Saraydan çıkıyor ve tekrar
Ayasofya önünden Yerebatan Sarnıcı önünden
geçen yola geliyoruz.
Ayasofya'nın yanı başında bir zamanlar İl Özel İdare Binası
bulunuyordu. Bina Yerebatan sarnıcı üzerinde olduğu ve ağırlığının
sarnıcın üzerinde olumsuz etkisi olduğu için yıkılarak yeşil
alan olarak ayrıldı.
yıkım sonrası Ayasofya silueti de bu açıdan bakışta daha görünür
oldu.
Turistik merkezde bir başka
işlev gören Devlet arşivlerinin yer
aldığı büyük bina var.
Bu bölgedeki manzaranın
değerini daha iyi anlamak isterseniz Yerebatan Sarnıcı karşısında
bulunan Ant Otelin restoranının bulunduğu teras katına çıkmalısınız.

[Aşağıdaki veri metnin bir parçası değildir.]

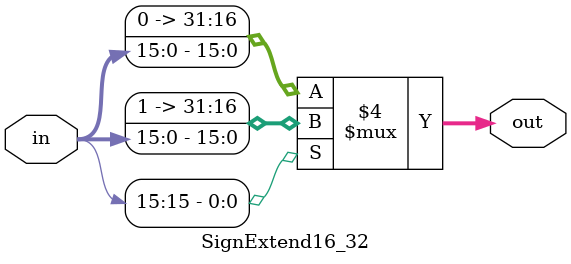
<source format=v>
`timescale 1ns / 1ps
module SignExtend16_32(input wire [15:0] in, output reg [31:0] out);

	always @(*)
	begin
		if(in[15] == 1)
		begin
			out = {16'b1111111111111111 , in}; 
		end
		else
		begin
			out = {16'b0000000000000000 ,in};
		end
	end
endmodule
</source>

Galata rıhtımından başlayan panorama Haliç, Boğaziçi Köprüsü,
Boğaz, Ayairini, Ayasofya, Sultanahmet Cami ile gözler önüne
serilirken, fotoğraf çekimi için ideal noktayı buluyorsunuz.
|
|
Sultanahmet
gezimizin son durağı ise tarihi ve
turistik değer taşıyan Çağaloğlu Hamamı.
Turist gruplarına göbek taşında göbek dansözlerinin show
yaptığı hamamda berberden, restorana kadar Türk
hamamı tanıtımı yapılıyor.
Turistlerin banyo ve kese yapıldıktan sonra çıkışta "Doğduğumdan
beri hiç bu kadar temiz olmamıştım" dediklerini duyabilirsiniz.
Çağaloğlu
Hamamı'nda Halep kiliyle iyice keselenip, göbek taşında vücudun
yumuşamasını sağlayan masajlar yapılıyor, daha sonra hurma kökünden
yapılan life Edirne sabunu sürülerek vücut ovuluyor kan
dolaşımı hızlanırken vücuttan zararlı toksinlerde bu şekilde
atılıyor, bol
suyla durulandıktan sonra vücutlar yorgunluktan arınmış hem
beden, hem de ruh sağlığına kavuşmuş oluyorlar. İsteyenler hamam
içinde bulunan dükkandan sabun, kese, peştemal, hamam tası gibi
hamam kullanım araçlarından satın alabiliyor.